Being an artist in Ireland in 2024 is quite hard because, unless you’re killing it on the international market and selling your prints or photographs for however much, it’s very hard to make a living. So, when chances like this come along to get fairly paid for my work, I will always consider them. I found them to be a decent group of people who respect what I do. They gave me the ability to hire people that I trusted for the project, so I was able to hire my friends who run a production company to do the video that goes alongside the project. We kept it very local, very Irish, and very artist driven.
When conceptualising the word ‘allure’, to me, I see it as the nomadic, carefree spirit that exists inside me, that makes me live the type of life that I do, which is very non-traditional. I love the life that I have, which is extremely free. I have no routine in my entire life. I’m not tied down. So, I thought of the ‘allure’ in me that, every so often, I just hear a little whisper on the wind going, “Come on, let’s go!” It’s just something in me that doesn’t like to settle down; I’m always going to be carried on to the next adventure, the next shoot.
I imagined ‘allure’ as personified by my friend MayKay, and I created this collection of photographs of her as this nomadic, fleeting spirit – a mythological siren, always calling you down the road. And there’s a bit of divilment in there as well, where she’s calling you and you know shouldn’t answer, but you will anyway. The images can be quite trippy at times, and people’s responses have been varied, to say the least. There are nine images in total, and I’ve tweaked them in places to pull the viewer in, to make them feel disconcerted and curious. We shot it over four days, which is incredibly quick to do a shoot like this. But due to time constraints with the Hozier tour, we had to do it in four days and pray for the weather – and we got the weather.
For ‘Her, Allure’, this is the first time I’ve ever photographed somebody who’s representing me. Which was a very strange thing to do. When I hired MayKay to play this character in the series, it wasn’t until about halfway through the editing process that I realised I had actually hired her to play myself. It’s something I’ve always thought about doing in my work, but I’ve never actually realised it, until I accidentally did it with this campaign.

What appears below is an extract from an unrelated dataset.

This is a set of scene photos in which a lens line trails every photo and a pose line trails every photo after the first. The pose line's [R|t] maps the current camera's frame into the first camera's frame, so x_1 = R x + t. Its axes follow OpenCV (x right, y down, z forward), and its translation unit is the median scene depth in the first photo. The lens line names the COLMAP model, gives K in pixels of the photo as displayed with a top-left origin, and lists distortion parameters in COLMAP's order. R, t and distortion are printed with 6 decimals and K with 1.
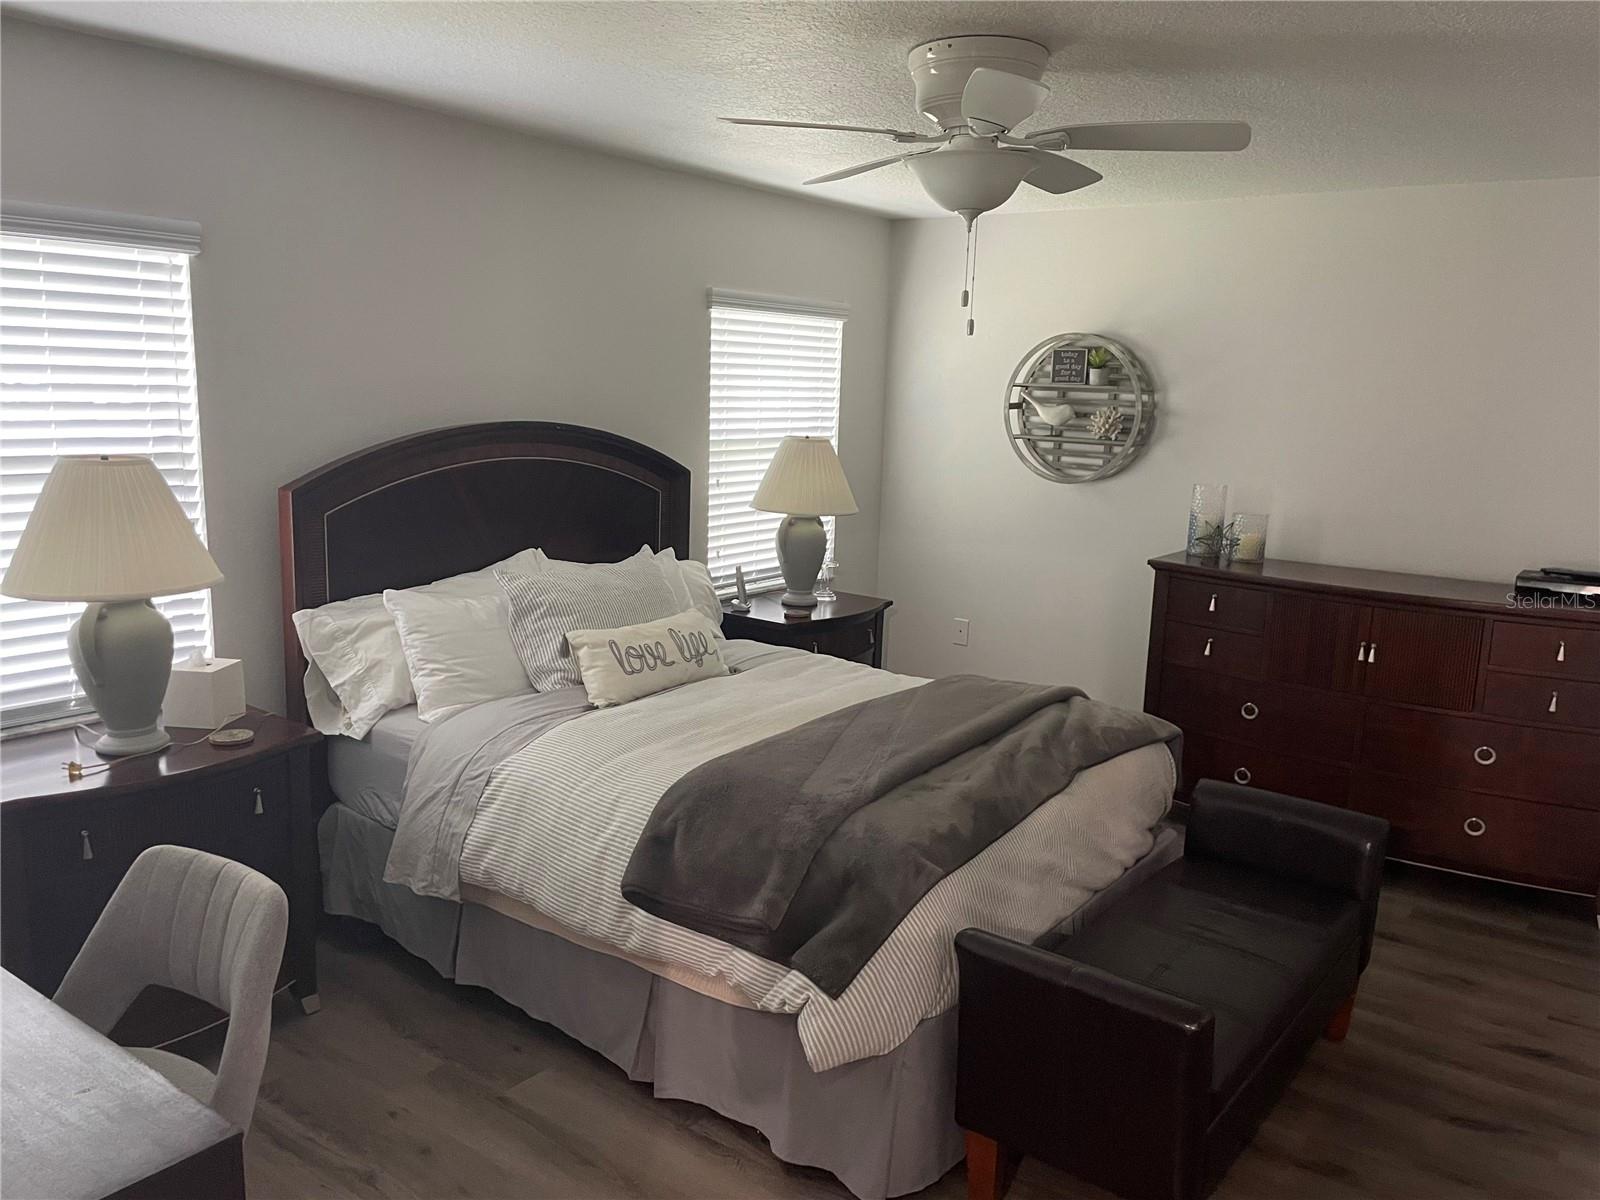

I’m 38 years of age. I’m living this bananas lifestyle that is so different to any generation before me, especially as a woman. I’m privileged enough to do this because I made a decision a while back to remain child free in my life. So, I don’t have the traditional kind of ties of family life to anchor me to any particular point. What I saw, when editing the ‘allure’ shots, was my acceptance of the lifestyle that I’ve chosen. There was a lot of grown-up realisations when I was editing it. Hopefully people will get that sense of freedom when they see ‘allure’ for themselves and meet her in the gallery. It’s been absolutely amazing, having the freedom to go and do something completely different from what I’ve been doing for the last year and a half. Something so freeing and so open and so immensely broad as to capture ‘allure’.
Ruth Medjber is a professional artist and photographer. Her new exhibition ‘Her, Allure’ runs from 15 to 19 October 2024 at Photo Museum Ireland.